Hamilton’s role in the 9/11 Commission provided insight into areas of the U.S. that terrorists are most likely to target. He said the nation is “much further along than it was a few years back” in defending against utility cyber attacks, but there’s room for improvement.

“If you talk to national security officials in Washington, almost all of them will say that cyber attacks are among their chief worries – if not their chief worry – from a national security standpoint,” Hamilton said.

Officials – and citizens – have reason to worry. The leader of the U.S. Cyber Command – a fairly new unit charged with protecting the nation’s military computer systems – recently reported that its networks are “probed roughly 250,000 times an hour.”

Last month, the U.S. Department of Homeland Security was working to fight off an anonymous group of hackers targeting gas pipelines, according to a number of national reports.
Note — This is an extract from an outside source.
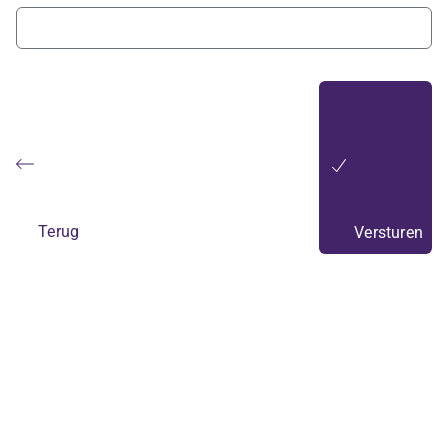
Terug
Versturen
Hamilton said last week that electric utility industries are more protected than other infrastructure like the gas pipelines. The Federal Energy Regulatory Commission has industry-developed security standards that electric companies have to comply with, whereas other utilities don’t have those standards.

The difficulty in better-protecting utilities, Hamilton said, is that many are owned by the private sector while others are government-owned.

“Government cannot do it by itself, private sector cannot do it by itself, probably, and (they) need to have a lot of cooperation and coordination,” Hamilton said.

The IURC will do just that: Cooperate and coordinate with both government and private electric providers in Indiana to analyze the state’s preparedness for a cyber security attack and determine if more needs to be done.

“We just want to make sure that the utilities are prepared,” Mays said, “or beginning to ramp up even more because the issues are so big and the hackers are becoming a lot more sophisticated.”

Timothy Cox is a reporter for TheStatehouseFile.com, a news website powered by Franklin College journalism students.